[Dataset records]
• • • •

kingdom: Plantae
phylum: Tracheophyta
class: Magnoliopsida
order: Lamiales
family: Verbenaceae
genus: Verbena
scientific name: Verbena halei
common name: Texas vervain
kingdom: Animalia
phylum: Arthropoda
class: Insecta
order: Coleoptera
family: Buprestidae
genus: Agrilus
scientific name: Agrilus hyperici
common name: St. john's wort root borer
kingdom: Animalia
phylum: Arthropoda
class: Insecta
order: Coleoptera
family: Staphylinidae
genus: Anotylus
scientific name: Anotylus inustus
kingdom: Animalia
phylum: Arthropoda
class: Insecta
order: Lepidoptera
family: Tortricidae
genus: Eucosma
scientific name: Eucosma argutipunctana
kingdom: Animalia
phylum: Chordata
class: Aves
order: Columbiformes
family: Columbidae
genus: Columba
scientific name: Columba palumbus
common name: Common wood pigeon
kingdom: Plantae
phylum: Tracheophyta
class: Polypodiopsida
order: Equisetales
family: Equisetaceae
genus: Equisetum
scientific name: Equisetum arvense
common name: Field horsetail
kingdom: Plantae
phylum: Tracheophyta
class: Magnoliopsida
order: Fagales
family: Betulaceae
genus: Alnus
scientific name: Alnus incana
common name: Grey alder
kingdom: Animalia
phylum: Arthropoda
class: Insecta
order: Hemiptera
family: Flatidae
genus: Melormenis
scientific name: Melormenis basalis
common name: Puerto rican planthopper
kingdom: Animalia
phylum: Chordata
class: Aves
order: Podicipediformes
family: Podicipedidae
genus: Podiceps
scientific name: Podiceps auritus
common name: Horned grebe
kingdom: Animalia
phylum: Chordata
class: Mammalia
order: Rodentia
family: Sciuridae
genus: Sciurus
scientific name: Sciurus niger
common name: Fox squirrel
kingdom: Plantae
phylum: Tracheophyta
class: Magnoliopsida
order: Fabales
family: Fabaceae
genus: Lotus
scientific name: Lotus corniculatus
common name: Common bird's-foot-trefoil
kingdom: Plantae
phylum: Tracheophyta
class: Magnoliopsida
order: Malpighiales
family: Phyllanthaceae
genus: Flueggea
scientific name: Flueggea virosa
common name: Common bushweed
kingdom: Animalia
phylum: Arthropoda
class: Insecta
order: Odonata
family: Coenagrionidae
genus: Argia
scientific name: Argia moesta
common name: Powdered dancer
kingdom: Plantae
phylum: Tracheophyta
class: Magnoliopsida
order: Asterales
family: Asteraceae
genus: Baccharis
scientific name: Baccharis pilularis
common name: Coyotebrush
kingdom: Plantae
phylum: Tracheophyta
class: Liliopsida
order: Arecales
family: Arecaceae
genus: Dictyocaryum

• • • •

What the task asks: Rewrite the rows above, changing each "common name" to "vernacular name" and leaving everything else as it is.

Solution for this task:
kingdom: Plantae
phylum: Tracheophyta
class: Magnoliopsida
order: Lamiales
family: Verbenaceae
genus: Verbena
scientific name: Verbena halei
vernacular name: Texas vervain
kingdom: Animalia
phylum: Arthropoda
class: Insecta
order: Coleoptera
family: Buprestidae
genus: Agrilus
scientific name: Agrilus hyperici
vernacular name: St. john's wort root borer
kingdom: Animalia
phylum: Arthropoda
class: Insecta
order: Coleoptera
family: Staphylinidae
genus: Anotylus
scientific name: Anotylus inustus
kingdom: Animalia
phylum: Arthropoda
class: Insecta
order: Lepidoptera
family: Tortricidae
genus: Eucosma
scientific name: Eucosma argutipunctana
kingdom: Animalia
phylum: Chordata
class: Aves
order: Columbiformes
family: Columbidae
genus: Columba
scientific name: Columba palumbus
vernacular name: Common wood pigeon
kingdom: Plantae
phylum: Tracheophyta
class: Polypodiopsida
order: Equisetales
family: Equisetaceae
genus: Equisetum
scientific name: Equisetum arvense
vernacular name: Field horsetail
kingdom: Plantae
phylum: Tracheophyta
class: Magnoliopsida
order: Fagales
family: Betulaceae
genus: Alnus
scientific name: Alnus incana
vernacular name: Grey alder
kingdom: Animalia
phylum: Arthropoda
class: Insecta
order: Hemiptera
family: Flatidae
genus: Melormenis
scientific name: Melormenis basalis
vernacular name: Puerto rican planthopper
kingdom: Animalia
phylum: Chordata
class: Aves
order: Podicipediformes
family: Podicipedidae
genus: Podiceps
scientific name: Podiceps auritus
vernacular name: Horned grebe
kingdom: Animalia
phylum: Chordata
class: Mammalia
order: Rodentia
family: Sciuridae
genus: Sciurus
scientific name: Sciurus niger
vernacular name: Fox squirrel
kingdom: Plantae
phylum: Tracheophyta
class: Magnoliopsida
order: Fabales
family: Fabaceae
genus: Lotus
scientific name: Lotus corniculatus
vernacular name: Common bird's-foot-trefoil
kingdom: Plantae
phylum: Tracheophyta
class: Magnoliopsida
order: Malpighiales
family: Phyllanthaceae
genus: Flueggea
scientific name: Flueggea virosa
vernacular name: Common bushweed
kingdom: Animalia
phylum: Arthropoda
class: Insecta
order: Odonata
family: Coenagrionidae
genus: Argia
scientific name: Argia moesta
vernacular name: Powdered dancer
kingdom: Plantae
phylum: Tracheophyta
class: Magnoliopsida
order: Asterales
family: Asteraceae
genus: Baccharis
scientific name: Baccharis pilularis
vernacular name: Coyotebrush
kingdom: Plantae
phylum: Tracheophyta
class: Liliopsida
order: Arecales
family: Arecaceae
genus: Dictyocaryum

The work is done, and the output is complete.